___ Study material ___

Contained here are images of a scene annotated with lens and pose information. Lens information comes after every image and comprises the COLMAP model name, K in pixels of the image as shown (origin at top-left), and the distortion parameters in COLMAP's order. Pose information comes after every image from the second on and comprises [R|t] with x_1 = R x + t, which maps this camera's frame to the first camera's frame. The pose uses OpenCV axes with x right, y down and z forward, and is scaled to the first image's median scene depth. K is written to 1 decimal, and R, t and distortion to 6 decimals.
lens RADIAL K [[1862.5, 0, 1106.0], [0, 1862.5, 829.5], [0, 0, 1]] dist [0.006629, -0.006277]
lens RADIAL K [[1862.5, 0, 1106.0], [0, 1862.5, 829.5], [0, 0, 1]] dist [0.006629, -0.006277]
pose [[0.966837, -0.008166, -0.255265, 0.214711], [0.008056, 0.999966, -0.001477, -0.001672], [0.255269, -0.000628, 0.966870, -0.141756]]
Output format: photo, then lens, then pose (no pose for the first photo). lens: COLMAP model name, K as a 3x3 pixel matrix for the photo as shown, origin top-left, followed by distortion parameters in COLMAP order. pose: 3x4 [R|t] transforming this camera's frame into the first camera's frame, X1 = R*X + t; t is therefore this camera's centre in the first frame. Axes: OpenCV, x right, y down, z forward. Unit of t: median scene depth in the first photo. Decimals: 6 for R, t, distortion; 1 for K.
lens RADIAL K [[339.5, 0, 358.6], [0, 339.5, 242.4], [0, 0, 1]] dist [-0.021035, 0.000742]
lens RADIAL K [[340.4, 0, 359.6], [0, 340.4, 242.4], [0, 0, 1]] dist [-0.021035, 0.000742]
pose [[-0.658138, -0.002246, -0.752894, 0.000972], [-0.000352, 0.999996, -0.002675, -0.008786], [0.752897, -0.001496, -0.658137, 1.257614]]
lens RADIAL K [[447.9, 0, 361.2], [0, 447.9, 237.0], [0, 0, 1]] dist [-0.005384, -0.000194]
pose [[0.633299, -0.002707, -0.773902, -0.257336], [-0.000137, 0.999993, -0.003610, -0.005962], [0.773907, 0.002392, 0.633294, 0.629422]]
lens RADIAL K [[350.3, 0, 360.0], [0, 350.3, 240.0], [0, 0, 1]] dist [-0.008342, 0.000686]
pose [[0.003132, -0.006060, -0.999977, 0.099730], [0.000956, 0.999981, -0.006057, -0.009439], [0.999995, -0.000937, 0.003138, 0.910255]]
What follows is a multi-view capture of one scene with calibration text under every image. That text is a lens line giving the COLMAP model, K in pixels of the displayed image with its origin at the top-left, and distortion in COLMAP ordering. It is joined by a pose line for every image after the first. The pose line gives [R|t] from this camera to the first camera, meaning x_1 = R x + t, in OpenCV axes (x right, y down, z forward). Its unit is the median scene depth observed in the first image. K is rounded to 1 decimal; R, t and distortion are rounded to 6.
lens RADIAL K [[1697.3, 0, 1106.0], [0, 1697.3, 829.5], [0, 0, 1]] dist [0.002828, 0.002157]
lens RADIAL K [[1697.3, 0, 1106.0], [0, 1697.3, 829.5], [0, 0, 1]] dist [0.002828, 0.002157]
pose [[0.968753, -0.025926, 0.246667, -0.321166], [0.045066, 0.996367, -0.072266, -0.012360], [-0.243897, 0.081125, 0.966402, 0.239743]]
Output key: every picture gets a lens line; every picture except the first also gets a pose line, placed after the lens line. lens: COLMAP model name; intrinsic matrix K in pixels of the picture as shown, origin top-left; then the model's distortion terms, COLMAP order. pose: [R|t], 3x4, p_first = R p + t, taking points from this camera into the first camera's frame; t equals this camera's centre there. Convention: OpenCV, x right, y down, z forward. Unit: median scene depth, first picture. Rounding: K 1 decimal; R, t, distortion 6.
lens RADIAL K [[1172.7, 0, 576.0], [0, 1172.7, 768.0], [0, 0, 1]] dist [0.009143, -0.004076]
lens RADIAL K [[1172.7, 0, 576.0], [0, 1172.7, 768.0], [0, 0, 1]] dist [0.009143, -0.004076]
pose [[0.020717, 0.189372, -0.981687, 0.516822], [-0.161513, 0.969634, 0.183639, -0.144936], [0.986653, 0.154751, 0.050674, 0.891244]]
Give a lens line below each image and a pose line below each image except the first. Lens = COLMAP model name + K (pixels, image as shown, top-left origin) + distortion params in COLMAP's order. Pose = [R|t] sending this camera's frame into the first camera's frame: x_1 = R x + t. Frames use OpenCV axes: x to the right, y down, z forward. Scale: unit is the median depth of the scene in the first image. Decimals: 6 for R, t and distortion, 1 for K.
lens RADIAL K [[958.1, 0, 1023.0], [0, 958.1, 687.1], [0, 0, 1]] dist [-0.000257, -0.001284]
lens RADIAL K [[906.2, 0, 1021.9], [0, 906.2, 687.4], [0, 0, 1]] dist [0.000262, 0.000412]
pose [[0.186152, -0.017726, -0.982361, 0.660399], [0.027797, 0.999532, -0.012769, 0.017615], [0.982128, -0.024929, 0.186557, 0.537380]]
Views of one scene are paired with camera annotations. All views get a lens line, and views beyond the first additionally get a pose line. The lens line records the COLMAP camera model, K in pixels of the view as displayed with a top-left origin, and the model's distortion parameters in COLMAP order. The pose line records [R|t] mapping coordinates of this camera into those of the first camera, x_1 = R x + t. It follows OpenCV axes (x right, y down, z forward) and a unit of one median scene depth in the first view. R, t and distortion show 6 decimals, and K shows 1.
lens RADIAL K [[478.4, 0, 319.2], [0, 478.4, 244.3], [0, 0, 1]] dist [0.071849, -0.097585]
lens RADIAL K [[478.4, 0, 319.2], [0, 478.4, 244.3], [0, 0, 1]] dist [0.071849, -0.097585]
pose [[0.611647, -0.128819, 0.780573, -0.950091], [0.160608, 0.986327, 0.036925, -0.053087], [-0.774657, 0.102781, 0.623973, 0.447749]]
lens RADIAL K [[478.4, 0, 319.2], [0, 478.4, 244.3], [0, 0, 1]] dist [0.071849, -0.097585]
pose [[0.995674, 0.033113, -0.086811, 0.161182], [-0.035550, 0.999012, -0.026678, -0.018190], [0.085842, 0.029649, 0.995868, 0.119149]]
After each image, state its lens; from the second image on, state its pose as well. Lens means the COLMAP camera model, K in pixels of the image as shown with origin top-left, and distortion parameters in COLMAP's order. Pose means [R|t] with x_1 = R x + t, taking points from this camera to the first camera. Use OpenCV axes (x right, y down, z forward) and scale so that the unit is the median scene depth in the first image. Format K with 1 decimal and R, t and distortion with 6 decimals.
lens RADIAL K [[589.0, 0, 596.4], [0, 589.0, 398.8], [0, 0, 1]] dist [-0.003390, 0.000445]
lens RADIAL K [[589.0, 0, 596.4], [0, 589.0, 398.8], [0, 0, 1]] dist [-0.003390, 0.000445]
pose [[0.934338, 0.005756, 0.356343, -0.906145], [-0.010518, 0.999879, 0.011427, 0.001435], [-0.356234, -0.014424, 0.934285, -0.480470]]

___

■ Task description: Would you please reproduce all of the lines above exactly?

■ Answer box:
Contained here are images of a scene annotated with lens and pose information. Lens information comes after every image and comprises the COLMAP model name, K in pixels of the image as shown (origin at top-left), and the distortion parameters in COLMAP's order. Pose information comes after every image from the second on and comprises [R|t] with x_1 = R x + t, which maps this camera's frame to the first camera's frame. The pose uses OpenCV axes with x right, y down and z forward, and is scaled to the first image's median scene depth. K is written to 1 decimal, and R, t and distortion to 6 decimals.
lens RADIAL K [[1862.5, 0, 1106.0], [0, 1862.5, 829.5], [0, 0, 1]] dist [0.006629, -0.006277]
lens RADIAL K [[1862.5, 0, 1106.0], [0, 1862.5, 829.5], [0, 0, 1]] dist [0.006629, -0.006277]
pose [[0.966837, -0.008166, -0.255265, 0.214711], [0.008056, 0.999966, -0.001477, -0.001672], [0.255269, -0.000628, 0.966870, -0.141756]]
Output format: photo, then lens, then pose (no pose for the first photo). lens: COLMAP model name, K as a 3x3 pixel matrix for the photo as shown, origin top-left, followed by distortion parameters in COLMAP order. pose: 3x4 [R|t] transforming this camera's frame into the first camera's frame, X1 = R*X + t; t is therefore this camera's centre in the first frame. Axes: OpenCV, x right, y down, z forward. Unit of t: median scene depth in the first photo. Decimals: 6 for R, t, distortion; 1 for K.
lens RADIAL K [[339.5, 0, 358.6], [0, 339.5, 242.4], [0, 0, 1]] dist [-0.021035, 0.000742]
lens RADIAL K [[340.4, 0, 359.6], [0, 340.4, 242.4], [0, 0, 1]] dist [-0.021035, 0.000742]
pose [[-0.658138, -0.002246, -0.752894, 0.000972], [-0.000352, 0.999996, -0.002675, -0.008786], [0.752897, -0.001496, -0.658137, 1.257614]]
lens RADIAL K [[447.9, 0, 361.2], [0, 447.9, 237.0], [0, 0, 1]] dist [-0.005384, -0.000194]
pose [[0.633299, -0.002707, -0.773902, -0.257336], [-0.000137, 0.999993, -0.003610, -0.005962], [0.773907, 0.002392, 0.633294, 0.629422]]
lens RADIAL K [[350.3, 0, 360.0], [0, 350.3, 240.0], [0, 0, 1]] dist [-0.008342, 0.000686]
pose [[0.003132, -0.006060, -0.999977, 0.099730], [0.000956, 0.999981, -0.006057, -0.009439], [0.999995, -0.000937, 0.003138, 0.910255]]
What follows is a multi-view capture of one scene with calibration text under every image. That text is a lens line giving the COLMAP model, K in pixels of the displayed image with its origin at the top-left, and distortion in COLMAP ordering. It is joined by a pose line for every image after the first. The pose line gives [R|t] from this camera to the first camera, meaning x_1 = R x + t, in OpenCV axes (x right, y down, z forward). Its unit is the median scene depth observed in the first image. K is rounded to 1 decimal; R, t and distortion are rounded to 6.
lens RADIAL K [[1697.3, 0, 1106.0], [0, 1697.3, 829.5], [0, 0, 1]] dist [0.002828, 0.002157]
lens RADIAL K [[1697.3, 0, 1106.0], [0, 1697.3, 829.5], [0, 0, 1]] dist [0.002828, 0.002157]
pose [[0.968753, -0.025926, 0.246667, -0.321166], [0.045066, 0.996367, -0.072266, -0.012360], [-0.243897, 0.081125, 0.966402, 0.239743]]
Output key: every picture gets a lens line; every picture except the first also gets a pose line, placed after the lens line. lens: COLMAP model name; intrinsic matrix K in pixels of the picture as shown, origin top-left; then the model's distortion terms, COLMAP order. pose: [R|t], 3x4, p_first = R p + t, taking points from this camera into the first camera's frame; t equals this camera's centre there. Convention: OpenCV, x right, y down, z forward. Unit: median scene depth, first picture. Rounding: K 1 decimal; R, t, distortion 6.
lens RADIAL K [[1172.7, 0, 576.0], [0, 1172.7, 768.0], [0, 0, 1]] dist [0.009143, -0.004076]
lens RADIAL K [[1172.7, 0, 576.0], [0, 1172.7, 768.0], [0, 0, 1]] dist [0.009143, -0.004076]
pose [[0.020717, 0.189372, -0.981687, 0.516822], [-0.161513, 0.969634, 0.183639, -0.144936], [0.986653, 0.154751, 0.050674, 0.891244]]
Give a lens line below each image and a pose line below each image except the first. Lens = COLMAP model name + K (pixels, image as shown, top-left origin) + distortion params in COLMAP's order. Pose = [R|t] sending this camera's frame into the first camera's frame: x_1 = R x + t. Frames use OpenCV axes: x to the right, y down, z forward. Scale: unit is the median depth of the scene in the first image. Decimals: 6 for R, t and distortion, 1 for K.
lens RADIAL K [[958.1, 0, 1023.0], [0, 958.1, 687.1], [0, 0, 1]] dist [-0.000257, -0.001284]
lens RADIAL K [[906.2, 0, 1021.9], [0, 906.2, 687.4], [0, 0, 1]] dist [0.000262, 0.000412]
pose [[0.186152, -0.017726, -0.982361, 0.660399], [0.027797, 0.999532, -0.012769, 0.017615], [0.982128, -0.024929, 0.186557, 0.537380]]
Views of one scene are paired with camera annotations. All views get a lens line, and views beyond the first additionally get a pose line. The lens line records the COLMAP camera model, K in pixels of the view as displayed with a top-left origin, and the model's distortion parameters in COLMAP order. The pose line records [R|t] mapping coordinates of this camera into those of the first camera, x_1 = R x + t. It follows OpenCV axes (x right, y down, z forward) and a unit of one median scene depth in the first view. R, t and distortion show 6 decimals, and K shows 1.
lens RADIAL K [[478.4, 0, 319.2], [0, 478.4, 244.3], [0, 0, 1]] dist [0.071849, -0.097585]
lens RADIAL K [[478.4, 0, 319.2], [0, 478.4, 244.3], [0, 0, 1]] dist [0.071849, -0.097585]
pose [[0.611647, -0.128819, 0.780573, -0.950091], [0.160608, 0.986327, 0.036925, -0.053087], [-0.774657, 0.102781, 0.623973, 0.447749]]
lens RADIAL K [[478.4, 0, 319.2], [0, 478.4, 244.3], [0, 0, 1]] dist [0.071849, -0.097585]
pose [[0.995674, 0.033113, -0.086811, 0.161182], [-0.035550, 0.999012, -0.026678, -0.018190], [0.085842, 0.029649, 0.995868, 0.119149]]
After each image, state its lens; from the second image on, state its pose as well. Lens means the COLMAP camera model, K in pixels of the image as shown with origin top-left, and distortion parameters in COLMAP's order. Pose means [R|t] with x_1 = R x + t, taking points from this camera to the first camera. Use OpenCV axes (x right, y down, z forward) and scale so that the unit is the median scene depth in the first image. Format K with 1 decimal and R, t and distortion with 6 decimals.
lens RADIAL K [[589.0, 0, 596.4], [0, 589.0, 398.8], [0, 0, 1]] dist [-0.003390, 0.000445]
lens RADIAL K [[589.0, 0, 596.4], [0, 589.0, 398.8], [0, 0, 1]] dist [-0.003390, 0.000445]
pose [[0.934338, 0.005756, 0.356343, -0.906145], [-0.010518, 0.999879, 0.011427, 0.001435], [-0.356234, -0.014424, 0.934285, -0.480470]]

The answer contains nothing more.